3. Endocrine disorders (25% of medical causes of anxiety symptoms)
a. Hyperthyroidism (increased thyroid hormone) commonly presents as anxiety, but may present as depression and is one of the most common endocrine abnormalities. Most common in 20- to 40-year-old women. The anxiety of hyperthyroidism may present with manic-like euphoria or agitation, along with weight loss, heat intolerance, rapid pulse, fine intention tremor and often exophthalmoses (bulging of the eyes caused by abnormal deposition of fat behind the eyeball).
b. Adrenal hyperfunction or Cushing’s syndrome: has a variety of causes, including tumors of the pituitary or adrenal glands or from steroids given to treat other illnesses. There is often a change in fat distribution with dorsal (back) hump, round face and thin arms and legs, hirsute (abnormal hairiness), acne, decreased menstruation in women and impotency in men.
c. Hypoglycemia (decreased blood glucose): usually associated with a history of diabetes and insulin or other hypoglycemic medications. Rarely from an insulin secreting tumor. Hypoglycemia as a response to dietary carbohydrate challenge is probably over diagnosed, and associated symptoms may not always be due to changes in blood glucose.
d. Hypoparathyroidism (decreased parathyroid hormone): almost always associated with a history of thyroid surgery. It often presents with overwhelming anxiety, either with or without personality change.
e. Menopausal and premenstrual syndromes.
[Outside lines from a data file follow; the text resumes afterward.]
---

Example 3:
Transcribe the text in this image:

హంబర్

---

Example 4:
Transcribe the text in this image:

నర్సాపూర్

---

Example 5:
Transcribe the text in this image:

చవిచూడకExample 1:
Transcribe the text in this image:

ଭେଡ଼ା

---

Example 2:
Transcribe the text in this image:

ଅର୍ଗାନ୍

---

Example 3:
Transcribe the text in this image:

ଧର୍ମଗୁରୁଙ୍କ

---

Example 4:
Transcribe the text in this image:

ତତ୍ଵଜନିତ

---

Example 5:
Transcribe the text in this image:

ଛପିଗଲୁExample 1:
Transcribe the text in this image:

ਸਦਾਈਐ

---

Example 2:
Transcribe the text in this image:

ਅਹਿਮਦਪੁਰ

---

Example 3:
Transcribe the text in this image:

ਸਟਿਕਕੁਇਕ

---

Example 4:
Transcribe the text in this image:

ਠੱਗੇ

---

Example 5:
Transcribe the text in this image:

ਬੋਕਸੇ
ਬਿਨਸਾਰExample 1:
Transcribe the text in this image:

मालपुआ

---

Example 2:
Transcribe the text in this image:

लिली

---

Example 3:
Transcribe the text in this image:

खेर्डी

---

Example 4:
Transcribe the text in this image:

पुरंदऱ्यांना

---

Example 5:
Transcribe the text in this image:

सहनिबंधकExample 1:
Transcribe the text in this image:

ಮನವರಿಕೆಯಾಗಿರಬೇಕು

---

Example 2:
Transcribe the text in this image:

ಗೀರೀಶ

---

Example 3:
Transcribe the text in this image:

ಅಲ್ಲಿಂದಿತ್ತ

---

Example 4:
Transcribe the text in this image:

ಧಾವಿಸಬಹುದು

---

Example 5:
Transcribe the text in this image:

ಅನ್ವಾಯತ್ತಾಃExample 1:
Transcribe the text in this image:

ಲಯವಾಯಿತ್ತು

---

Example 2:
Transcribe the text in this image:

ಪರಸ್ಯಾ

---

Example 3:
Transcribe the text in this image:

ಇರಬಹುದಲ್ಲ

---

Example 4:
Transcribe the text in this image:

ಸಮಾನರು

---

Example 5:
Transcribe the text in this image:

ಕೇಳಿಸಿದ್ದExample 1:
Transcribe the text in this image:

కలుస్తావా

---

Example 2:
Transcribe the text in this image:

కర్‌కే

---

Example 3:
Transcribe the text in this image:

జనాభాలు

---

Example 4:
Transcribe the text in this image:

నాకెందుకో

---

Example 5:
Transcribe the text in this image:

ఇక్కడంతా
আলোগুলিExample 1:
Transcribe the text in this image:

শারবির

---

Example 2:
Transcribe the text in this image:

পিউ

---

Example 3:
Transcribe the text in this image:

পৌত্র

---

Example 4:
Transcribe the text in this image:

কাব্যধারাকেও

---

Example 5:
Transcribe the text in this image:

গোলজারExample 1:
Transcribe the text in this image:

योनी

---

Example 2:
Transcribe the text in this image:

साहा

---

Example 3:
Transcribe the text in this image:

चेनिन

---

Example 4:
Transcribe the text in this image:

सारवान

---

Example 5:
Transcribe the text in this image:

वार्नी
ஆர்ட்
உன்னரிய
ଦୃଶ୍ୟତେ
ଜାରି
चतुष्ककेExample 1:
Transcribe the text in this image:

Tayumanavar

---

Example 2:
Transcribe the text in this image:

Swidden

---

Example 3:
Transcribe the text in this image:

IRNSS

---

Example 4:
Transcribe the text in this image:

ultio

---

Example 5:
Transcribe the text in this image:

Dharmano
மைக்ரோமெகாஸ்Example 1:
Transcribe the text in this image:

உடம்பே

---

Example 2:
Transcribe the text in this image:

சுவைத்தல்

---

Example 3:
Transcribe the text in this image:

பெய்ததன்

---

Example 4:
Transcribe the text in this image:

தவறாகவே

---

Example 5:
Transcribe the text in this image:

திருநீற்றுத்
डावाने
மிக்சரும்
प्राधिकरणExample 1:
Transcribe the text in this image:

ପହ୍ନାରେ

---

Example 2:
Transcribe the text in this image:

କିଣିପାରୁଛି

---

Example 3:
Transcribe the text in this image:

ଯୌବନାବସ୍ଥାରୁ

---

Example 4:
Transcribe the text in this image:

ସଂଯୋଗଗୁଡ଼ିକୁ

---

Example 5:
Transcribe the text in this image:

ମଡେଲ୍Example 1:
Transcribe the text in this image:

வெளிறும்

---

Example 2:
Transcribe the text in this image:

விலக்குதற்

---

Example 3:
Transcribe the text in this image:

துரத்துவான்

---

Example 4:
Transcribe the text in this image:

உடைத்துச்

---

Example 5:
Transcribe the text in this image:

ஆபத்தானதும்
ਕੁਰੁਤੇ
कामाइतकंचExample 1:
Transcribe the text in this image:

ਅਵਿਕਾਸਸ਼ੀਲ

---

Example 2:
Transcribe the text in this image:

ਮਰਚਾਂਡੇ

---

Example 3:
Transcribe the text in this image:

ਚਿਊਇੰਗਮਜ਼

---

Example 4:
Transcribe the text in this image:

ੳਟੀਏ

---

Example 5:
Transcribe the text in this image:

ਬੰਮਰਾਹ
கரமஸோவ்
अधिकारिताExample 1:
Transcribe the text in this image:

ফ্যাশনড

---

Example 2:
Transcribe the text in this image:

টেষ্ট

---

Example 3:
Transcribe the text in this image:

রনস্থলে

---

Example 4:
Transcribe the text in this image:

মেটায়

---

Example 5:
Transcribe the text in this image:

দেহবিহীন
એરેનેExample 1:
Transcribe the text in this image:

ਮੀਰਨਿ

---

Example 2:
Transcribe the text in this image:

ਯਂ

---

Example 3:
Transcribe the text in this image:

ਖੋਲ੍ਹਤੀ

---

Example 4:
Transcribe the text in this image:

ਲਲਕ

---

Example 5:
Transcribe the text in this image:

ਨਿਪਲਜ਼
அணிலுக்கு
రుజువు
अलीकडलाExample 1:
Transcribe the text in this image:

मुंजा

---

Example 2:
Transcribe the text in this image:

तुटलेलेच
4. Cardiopulmonary disorders: Often presents with shortness of breath, rapid breathing, complaints of chest pain, chest pain that are worse with exertion.
a. Angina
b. Pulmonary embolus
c. Arrhythmias (irregularities of heart beat)
d. Chronic obstructive pulmonary disease (COPD)
e. Mitral valve prolapse (generally harmless)
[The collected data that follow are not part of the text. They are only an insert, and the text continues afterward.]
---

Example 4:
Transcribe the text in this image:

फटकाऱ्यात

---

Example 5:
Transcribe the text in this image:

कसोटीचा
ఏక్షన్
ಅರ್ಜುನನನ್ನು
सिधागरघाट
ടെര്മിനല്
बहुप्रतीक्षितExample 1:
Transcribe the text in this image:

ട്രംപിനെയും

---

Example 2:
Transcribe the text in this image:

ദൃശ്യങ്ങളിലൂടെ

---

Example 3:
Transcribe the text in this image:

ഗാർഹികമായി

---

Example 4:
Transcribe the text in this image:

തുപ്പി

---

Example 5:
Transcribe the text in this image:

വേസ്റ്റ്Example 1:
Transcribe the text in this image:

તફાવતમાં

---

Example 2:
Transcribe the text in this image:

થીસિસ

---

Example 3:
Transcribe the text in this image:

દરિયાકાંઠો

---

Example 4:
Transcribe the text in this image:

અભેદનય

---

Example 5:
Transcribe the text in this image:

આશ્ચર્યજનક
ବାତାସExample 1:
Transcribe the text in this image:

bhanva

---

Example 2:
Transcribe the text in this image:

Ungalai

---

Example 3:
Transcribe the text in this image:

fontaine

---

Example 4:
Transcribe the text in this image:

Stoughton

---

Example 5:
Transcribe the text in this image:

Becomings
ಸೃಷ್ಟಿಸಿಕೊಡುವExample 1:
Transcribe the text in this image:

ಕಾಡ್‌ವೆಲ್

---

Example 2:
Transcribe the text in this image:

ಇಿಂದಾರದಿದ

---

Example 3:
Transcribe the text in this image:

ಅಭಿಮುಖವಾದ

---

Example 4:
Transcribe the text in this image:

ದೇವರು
5. Pheochromocytoma (epinephrine secreting tumors)
D. Medications as a cause of anxiety
TAKE A CAREFUL AND DETAILED HISTORY.
o ask about all drugs that a patient is taking, licit and illicit, prescribed and over the counter
o ask about all illnesses that a patient has had
o asthmatics take combinations of sympathomimetics and xanthines (aminophylline, theophylline)
o patients with allergies may take ephedrine
o patients with diabetes may be hypoglycemic from their insulin
o thyroid preparations may be prescribed for thyroid illness, following thyroid surgery (from years ago), or even for weight loss

1. Non-psychotropic medications
a. Sympathomimetics (often found in non-prescription cold and allergy medications): epinephrine, norephinephrine, isoproteronol, levodopa, dopamine hydrochloride, dobutamine, terbutaline sulfate, ephedrine, pseudo-ephedrine
b. Xanthene derivatives (asthma medications, coffee, colas, over-the-counter pain remedies): aminophylline, theophylline, caffeine
c. Anti-inflammatory agents: indomethacin
d. Thyroid preparations
e. Insulin (via hypoglycemic reaction)
f. Corticosteroids
g. Others: nicotine, ginseng root, monosodium glutamate
h. Drug withdrawal: caffeine, nicotine

2. Psychotropic medications
a. Antidepressants (including MAO-inhibitors), drugs for treatment of attention deficit disorders (on rare occasions cause anxiety-type syndromes)
b. Tranquilizing drugs: benzodiazepines (paradoxical response most common in children and in elderly), antipsychotics (akathisia may present as anxiety)
c. Anticholinergic medications can cause a delirium which, in early stages, may easily be confused with anxiety: scopolamine and sedating antihistamines (found in over-the-counter sleep preparations) antiparkinsonian agents, tricyclic antidepressants, antipsychotics

3. Drugs–licit and illicit
a. Caffeine-intoxication or withdrawal
b. Nicotine-withdrawal even more than acute intoxication
c. Stimulants-cocaine, amphetamines, etc.
d. Alcohol or alcohol withdrawal

E. Drug withdrawal is a common cause of anxiety type syndromes
A large number of drugs can cause withdrawal states with symptoms of anxiety or even agitation. All sedative hypnotics, tricyclic anti-depressants and anti-cholinergics can cause withdrawal.